By ANUSHKA MEHROTRA
Taylan Cihan grad, a music student in the College of Arts and Sciences, died Wednesday morning. He was 36.
Cihan, a doctoral student, studied composition and was a founding member of the Cornell Avant Garde Ensemble — a campus music group focused on improvisation — according to a statement from Gretchen Ritter ’83, dean of the College of Arts and Sciences. Information about the cause of his death was unavailable Wednesday night.
Cihan was a “singular artist and person” who was extremely dedicated to his work, according to Prof. Kevin Ernste, music, who acted as Cihan’s mentor.
“He was self-driven and forged his own path, providing an example of artistic courage admired by his students, colleagues, collaborators, friends and teachers,” Ernste said.
Cihan and his work had a significant impact on his colleagues, faculty and students in the University’s music department, Ernste added.

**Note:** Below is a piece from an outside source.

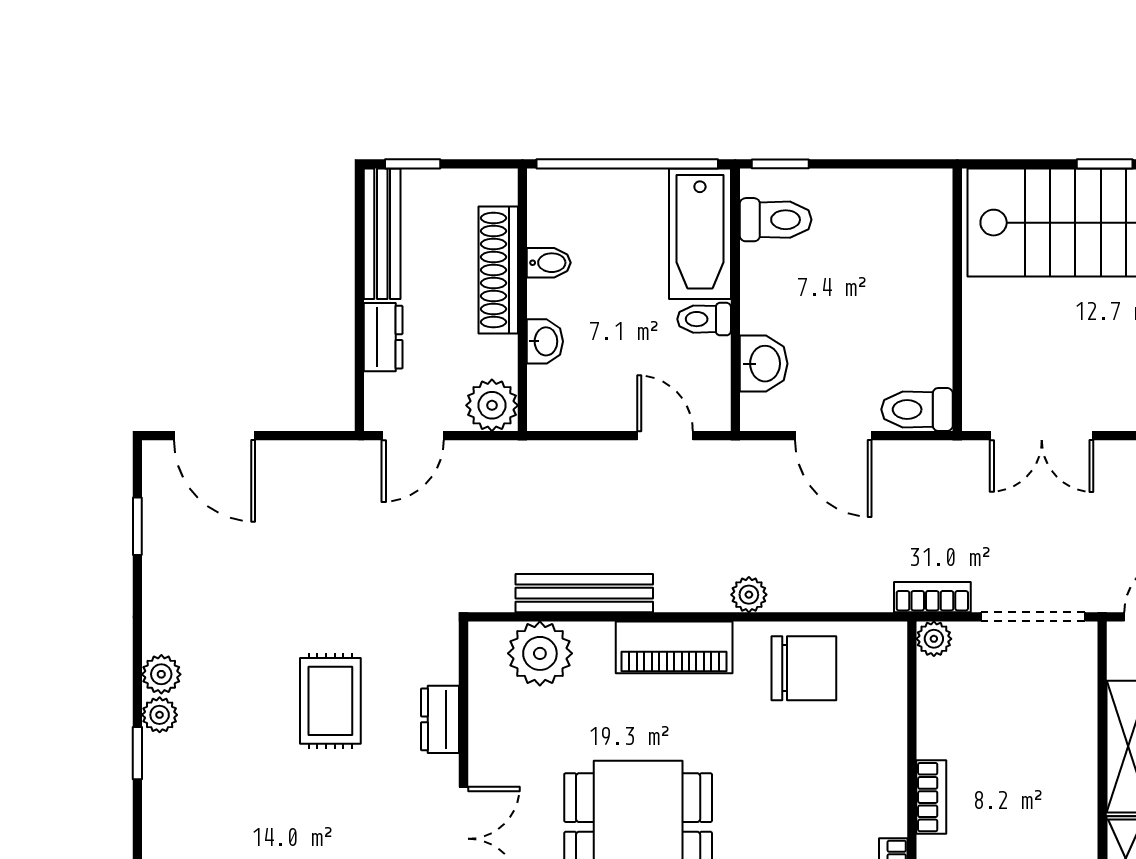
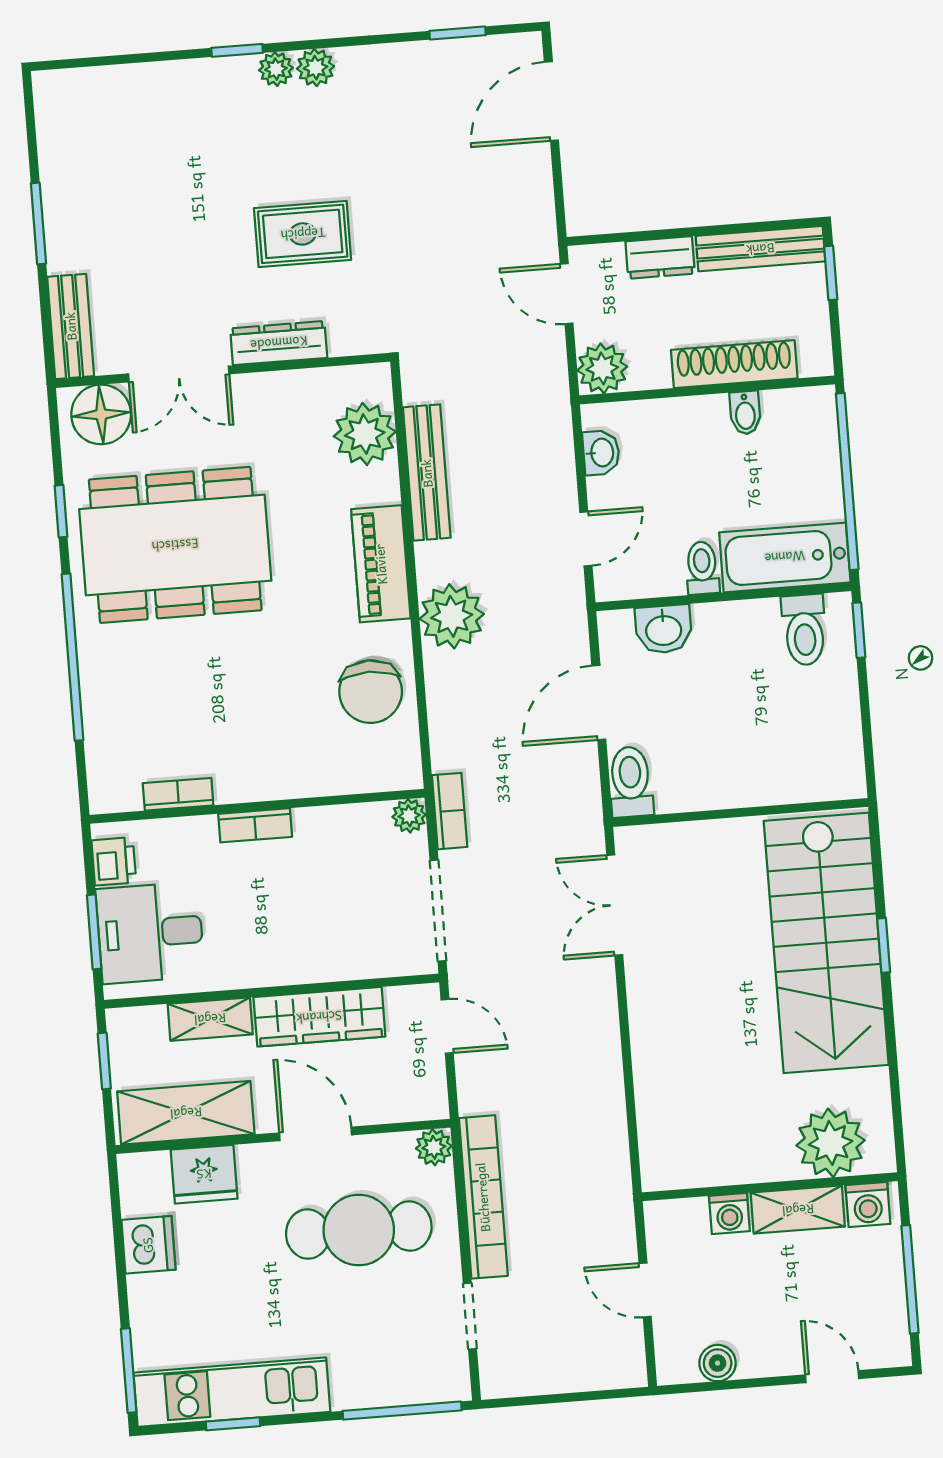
washbasin: (545, 341) -> (601, 453), moved, turned -90
plant: (749, 595) -> (452, 616), width x1.87, depth x1.87
dresser: (440, 719) -> (279, 343), width x1.44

“[He was] utterly dedicated to his own work and ideas, a musician at heart who put thousands of hours into making sound and developing unique, do-it-yourself electronic instruments for live performance,” Ernste said. “He had diligently acquired a profound expertise with these tools and loved to share his knowledge skillfully and openly with others.”

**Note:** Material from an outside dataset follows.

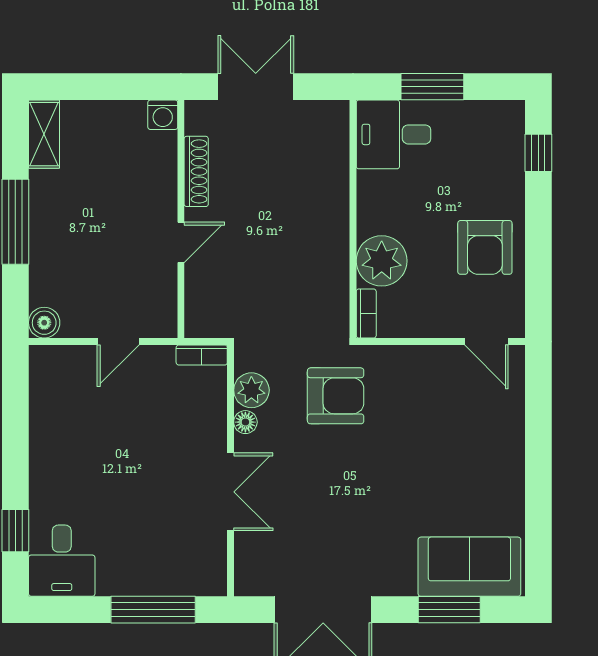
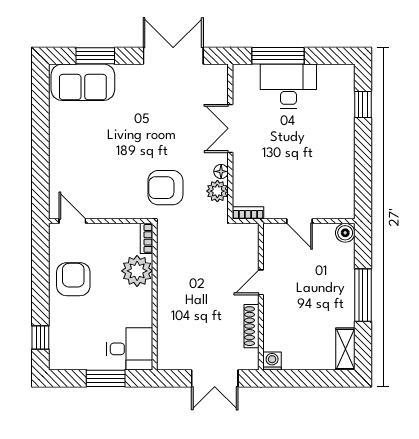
door: (118, 342) -> (300, 221), swing flipped
desk: (62, 561) -> (288, 86), moved, width x1.37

Ernste described Cihan’s music and performances in the Cornell Avant Garde Ensemble as both “edgy” and “beautifully refinoed.”
“[His] musical sensibilities helped give life to a rich, mutually serendipitous musical language that none of us who shared in it with him, Taylan included, could have expected or set out to create,” he said.
Chris Miller grad, a founding member of the Cornell Avant Garde Ensemble, said it was a “delight” playing with Cihan.
“His music was incredibly inventive and energetic — he was a major force in the group,” Miller said. “He was always making new instruments.”
As a result of his inventive spirit, Cihan frequently created his own musical technology, according to Prof. Steven Pond, music, who taught a class where Cihan served as a teaching assistant.
“He was most in his element in what he called ‘do it together’ — collaborative invention, collaborative music-making,” he said. “He was a fantastically inventive person, who had an exciting way of connecting musical composition with experimental sound technologies.”
Cihan helped to teach monthly do-it-yourself music workshops at the History Center in Tompkins County for members of the Ithaca community, Pond added.
“Taylan would teach all comers to understand the synthesizer by making a simple version of their own — no prior knowledge necessary, parts provided,” he said. “The workshop setting, always accompanied by a congenial buzzing punctuated by triumphant cries of discovery, led to a palpable sense of community.”
Prof. Steven Stucky, music, said Cihan’s peers and colleagues in the music department will miss his “unfailingly kind” presence and artistic vision.
“His vision of the intersection of technology with sound art promised to enlarge the musical world for all of us, and thus his loss is both a personal blow and an artistic one,” Stucky said.
Details about a commemorative gathering in Cihan’s memory will be announced in the next few days, according to Ritter.
“On behalf of the College of Arts and Sciences, I want to extend my deepest condolences to Taylan’s family, friends, faculty advisors, artistic collaborators, fellow graduate students, as well as those students that he taught,” Ritter said.